▶ TASK INSTRUCTIONS: Print all of the material below word for word, leaving out the pictures.

***** DATASET ENTRIES

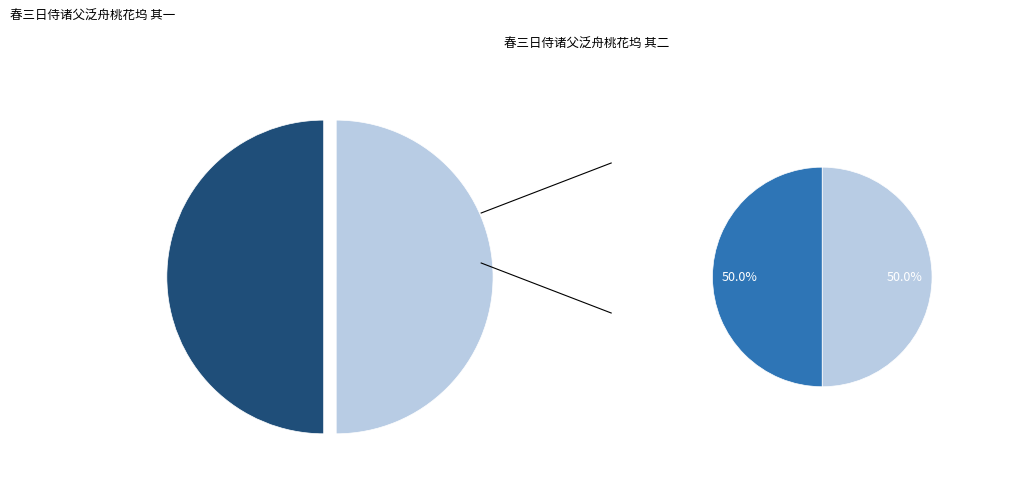

What is the ratio of the value at 春三日侍诸父泛舟桃花坞 其一 to the value at 春三日侍诸父泛舟桃花坞 其二?

1.0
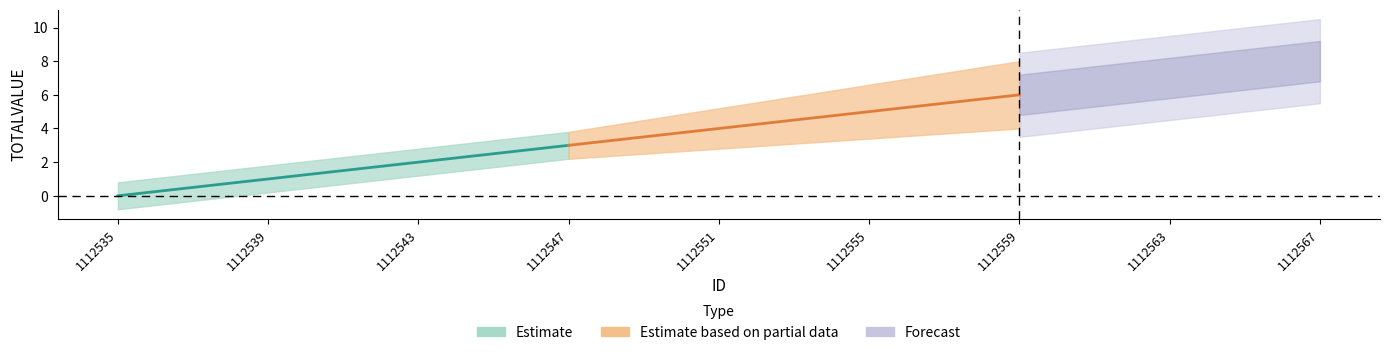

Count the number of values greater than 4.

4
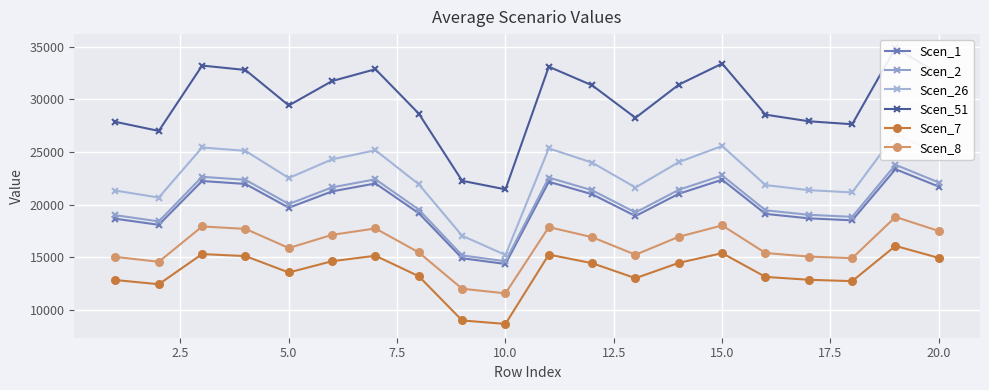

Reading left to right, transcribe all the data shown in this chart.

Scen_1: 18671.8	18094.4	22249.2	21969.6	19714.2	21267.2	22018.5	19195.8	14924.4	14380.5	22176.6	20993.3	18927.6	21038.1	22375.5	19129.8	18708.6	18519.8	23372.1	21717.4
Scen_2: 19006.5	18418.8	22648.1	22363.5	20067.6	21648.4	22413.2	19539.9	15192.0	14638.3	22574.2	21369.7	19266.9	21415.3	22776.6	19472.8	19044.0	18851.8	23791.1	22106.7
Scen_26: 21340.9	20681.1	25429.8	25110.3	22532.4	24307.4	25166.1	21939.8	17057.9	15233.5	25346.8	23994.4	21633.4	24045.6	25574.1	21864.5	21383.1	21167.3	26713.2	24822.0
Scen_51: 27860.3	26998.9	33198.4	32781.2	29415.7	31733.0	32854.0	28642.2	22268.9	21457.3	33090.0	31324.4	28242.1	31391.2	33386.7	28543.8	27915.4	27633.6	34873.8	32404.8
Scen_7: 12856.6	12459.1	15320.0	15127.4	13574.4	14643.7	15161.1	13217.5	9023.7	8694.8	15270.0	14455.2	13032.8	14486.0	15406.9	13155.1	12882.0	12752.0	16093.1	14953.8
Scen_8: 15052.4	14587.0	17936.4	17711.0	15892.7	17144.7	17750.4	15474.8	12031.5	11593.0	17877.9	16923.9	15258.6	16960.1	18038.2	15421.7	15082.1	14929.9	18841.6	17507.7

**********

▶ RESPONSE:
What is the ratio of the value at 春三日侍诸父泛舟桃花坞 其一 to the value at 春三日侍诸父泛舟桃花坞 其二?

1.0

Count the number of values greater than 4.

4

Reading left to right, transcribe all the data shown in this chart.

Scen_1: 18671.8	18094.4	22249.2	21969.6	19714.2	21267.2	22018.5	19195.8	14924.4	14380.5	22176.6	20993.3	18927.6	21038.1	22375.5	19129.8	18708.6	18519.8	23372.1	21717.4
Scen_2: 19006.5	18418.8	22648.1	22363.5	20067.6	21648.4	22413.2	19539.9	15192.0	14638.3	22574.2	21369.7	19266.9	21415.3	22776.6	19472.8	19044.0	18851.8	23791.1	22106.7
Scen_26: 21340.9	20681.1	25429.8	25110.3	22532.4	24307.4	25166.1	21939.8	17057.9	15233.5	25346.8	23994.4	21633.4	24045.6	25574.1	21864.5	21383.1	21167.3	26713.2	24822.0
Scen_51: 27860.3	26998.9	33198.4	32781.2	29415.7	31733.0	32854.0	28642.2	22268.9	21457.3	33090.0	31324.4	28242.1	31391.2	33386.7	28543.8	27915.4	27633.6	34873.8	32404.8
Scen_7: 12856.6	12459.1	15320.0	15127.4	13574.4	14643.7	15161.1	13217.5	9023.7	8694.8	15270.0	14455.2	13032.8	14486.0	15406.9	13155.1	12882.0	12752.0	16093.1	14953.8
Scen_8: 15052.4	14587.0	17936.4	17711.0	15892.7	17144.7	17750.4	15474.8	12031.5	11593.0	17877.9	16923.9	15258.6	16960.1	18038.2	15421.7	15082.1	14929.9	18841.6	17507.7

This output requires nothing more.